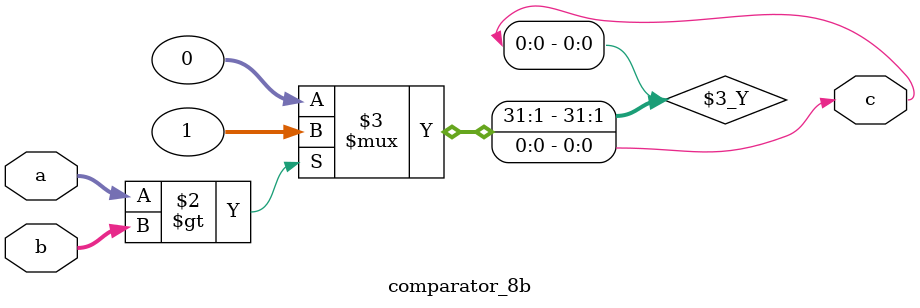
<source format=v>
`timescale 1ns / 1ps

module comparator_8b(a, b, c);
    input [7:0] a;
    input [7:0] b;
    output reg c;
    always @(a or b) begin
        c = a > b ? 1 : 0;
    end
endmodule

</source>
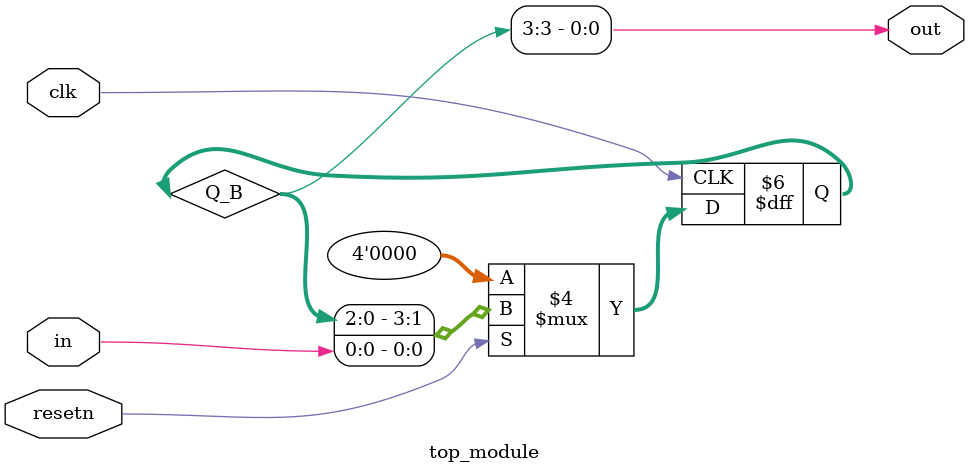
<source format=v>
module top_module (
    input clk,
    input resetn,   // synchronous reset
    input in,
    output out);

    reg [3:0] Q_B;
    
    always @(posedge clk)begin
        if(!resetn)
            Q_B <= 4'h0;
        else
            Q_B <= { Q_B[2:0], in };
    end
    
    assign out = Q_B[3];
    
endmodule

</source>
——————
**TASK DETAILS**
All of the data should be returned word for word, with each picture left out.

**WRITTEN ANSWER**
<source format=v>
`timescale 1ns / 1ps

module comparator_8b(a, b, c);
    input [7:0] a;
    input [7:0] b;
    output reg c;
    always @(a or b) begin
        c = a > b ? 1 : 0;
    end
endmodule

</source>
<source format=v>
module top_module (
    input clk,
    input resetn,   // synchronous reset
    input in,
    output out);

    reg [3:0] Q_B;
    
    always @(posedge clk)begin
        if(!resetn)
            Q_B <= 4'h0;
        else
            Q_B <= { Q_B[2:0], in };
    end
    
    assign out = Q_B[3];
    
endmodule

</source>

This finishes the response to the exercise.